___ TASK INPUT

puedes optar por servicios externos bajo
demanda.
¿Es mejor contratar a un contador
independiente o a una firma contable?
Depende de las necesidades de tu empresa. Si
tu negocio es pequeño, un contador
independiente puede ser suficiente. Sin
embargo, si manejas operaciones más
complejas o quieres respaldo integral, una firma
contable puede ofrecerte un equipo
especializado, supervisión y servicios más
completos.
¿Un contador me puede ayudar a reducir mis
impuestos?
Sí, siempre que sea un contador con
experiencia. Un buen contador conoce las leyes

______

**ACTION ITEM**
Please copy all of the lines above exactly, keeping each one as it appears.

**ANSWER SPACE**
puedes optar por servicios externos bajo
demanda.
¿Es mejor contratar a un contador
independiente o a una firma contable?
Depende de las necesidades de tu empresa. Si
tu negocio es pequeño, un contador
independiente puede ser suficiente. Sin
embargo, si manejas operaciones más
complejas o quieres respaldo integral, una firma
contable puede ofrecerte un equipo
especializado, supervisión y servicios más
completos.
¿Un contador me puede ayudar a reducir mis
impuestos?
Sí, siempre que sea un contador con
experiencia. Un buen contador conoce las leyes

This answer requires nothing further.